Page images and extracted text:
———
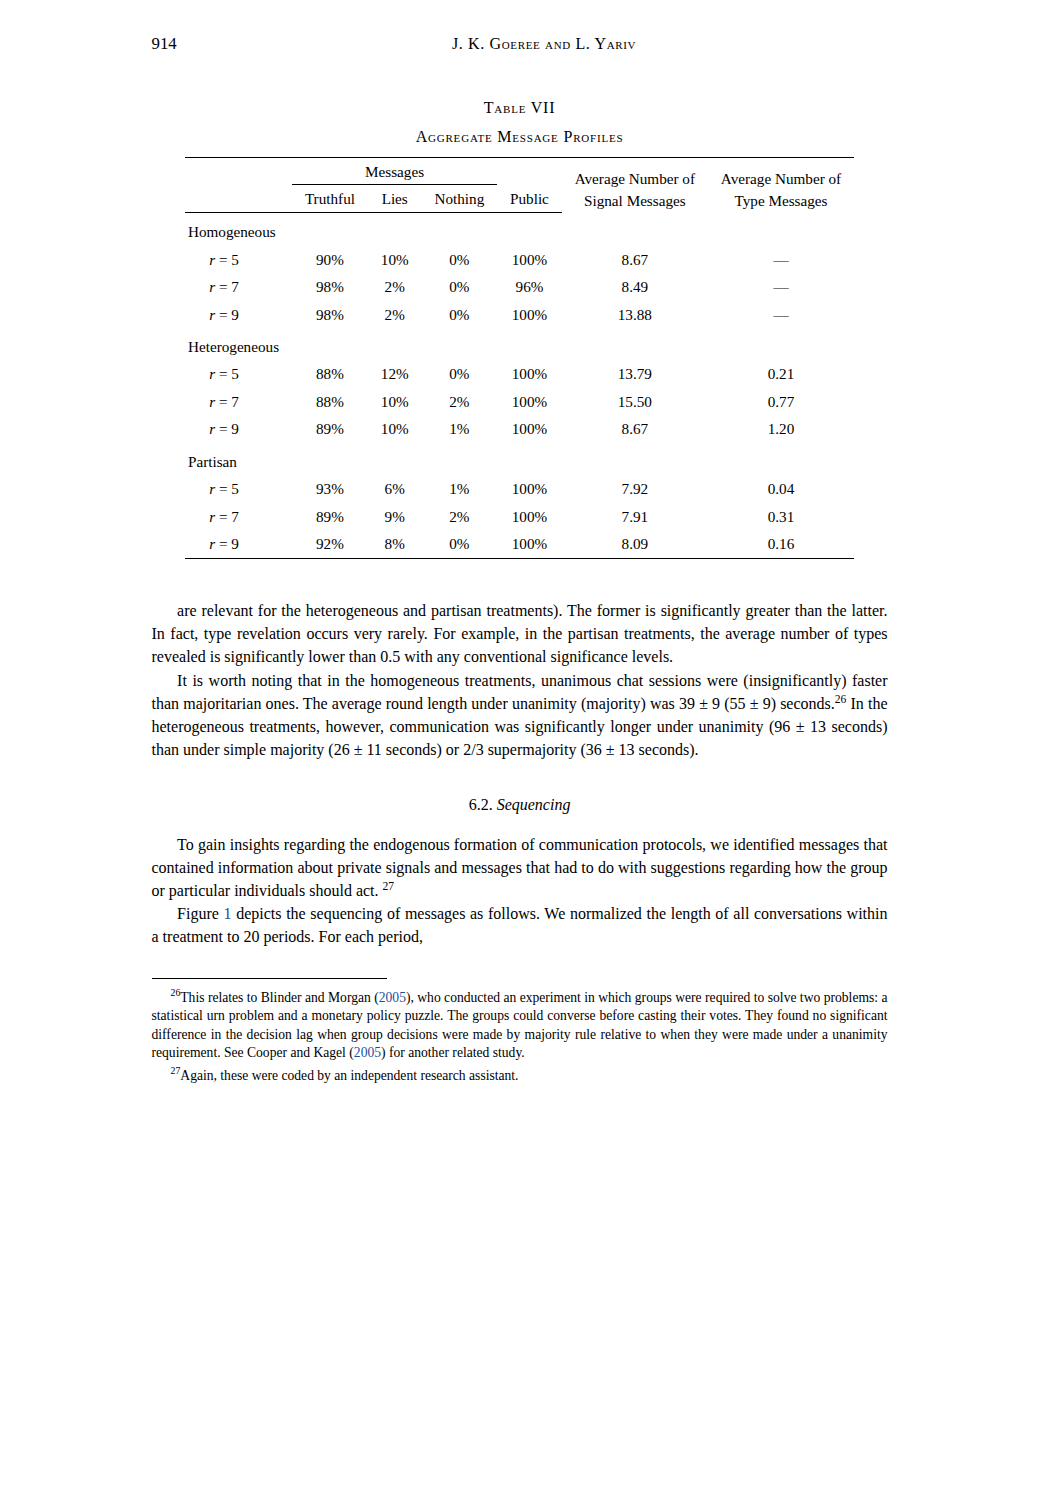914 J. K. Goeree and L. Yariv
Table VII
Aggregate Message Profiles
| | Messages | | Average Number of Signal Messages | Average Number of Type Messages |
| --- | --- | --- | --- | --- |
| | Truthful | Lies | Nothing | Public |
| Homogeneous | | | | | | |
| r = 5 | 90% | 10% | 0% | 100% | 8.67 | — |
| r = 7 | 98% | 2% | 0% | 96% | 8.49 | — |
| r = 9 | 98% | 2% | 0% | 100% | 13.88 | — |
| Heterogeneous | | | | | | |
| r = 5 | 88% | 12% | 0% | 100% | 13.79 | 0.21 |
| r = 7 | 88% | 10% | 2% | 100% | 15.50 | 0.77 |
| r = 9 | 89% | 10% | 1% | 100% | 8.67 | 1.20 |
| Partisan | | | | | | |
| r = 5 | 93% | 6% | 1% | 100% | 7.92 | 0.04 |
| r = 7 | 89% | 9% | 2% | 100% | 7.91 | 0.31 |
| r = 9 | 92% | 8% | 0% | 100% | 8.09 | 0.16 |
are relevant for the heterogeneous and partisan treatments). The former is significantly greater than the latter. In fact, type revelation occurs very rarely. For example, in the partisan treatments, the average number of types revealed is significantly lower than 0.5 with any conventional significance levels.
It is worth noting that in the homogeneous treatments, unanimous chat sessions were (insignificantly) faster than majoritarian ones. The average round length under unanimity (majority) was 39 ± 9 (55 ± 9) seconds.26 In the heterogeneous treatments, however, communication was significantly longer under unanimity (96 ± 13 seconds) than under simple majority (26 ± 11 seconds) or 2/3 supermajority (36 ± 13 seconds).
6.2. Sequencing
To gain insights regarding the endogenous formation of communication protocols, we identified messages that contained information about private signals and messages that had to do with suggestions regarding how the group or particular individuals should act. 27
Figure 1 depicts the sequencing of messages as follows. We normalized the length of all conversations within a treatment to 20 periods. For each period,
26This relates to Blinder and Morgan (2005), who conducted an experiment in which groups were required to solve two problems: a statistical urn problem and a monetary policy puzzle. The groups could converse before casting their votes. They found no significant difference in the decision lag when group decisions were made by majority rule relative to when they were made under a unanimity requirement. See Cooper and Kagel (2005) for another related study.
27Again, these were coded by an independent research assistant.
———
*TASK REQUIREMENTS:* The expected answer is an exact copy of the lines above, beginning at the line with "8.67 | 1.20 |" and ending at the line with "Figure 1 depicts", with both ends in.

*ANSWER BELOW:*
| r = 9 | 89% | 10% | 1% | 100% | 8.67 | 1.20 |
| Partisan | | | | | | |
| r = 5 | 93% | 6% | 1% | 100% | 7.92 | 0.04 |
| r = 7 | 89% | 9% | 2% | 100% | 7.91 | 0.31 |
| r = 9 | 92% | 8% | 0% | 100% | 8.09 | 0.16 |
are relevant for the heterogeneous and partisan treatments). The former is significantly greater than the latter. In fact, type revelation occurs very rarely. For example, in the partisan treatments, the average number of types revealed is significantly lower than 0.5 with any conventional significance levels.
It is worth noting that in the homogeneous treatments, unanimous chat sessions were (insignificantly) faster than majoritarian ones. The average round length under unanimity (majority) was 39 ± 9 (55 ± 9) seconds.26 In the heterogeneous treatments, however, communication was significantly longer under unanimity (96 ± 13 seconds) than under simple majority (26 ± 11 seconds) or 2/3 supermajority (36 ± 13 seconds).
6.2. Sequencing
To gain insights regarding the endogenous formation of communication protocols, we identified messages that contained information about private signals and messages that had to do with suggestions regarding how the group or particular individuals should act. 27
Figure 1 depicts the sequencing of messages as follows. We normalized the length of all conversations within a treatment to 20 periods. For each period,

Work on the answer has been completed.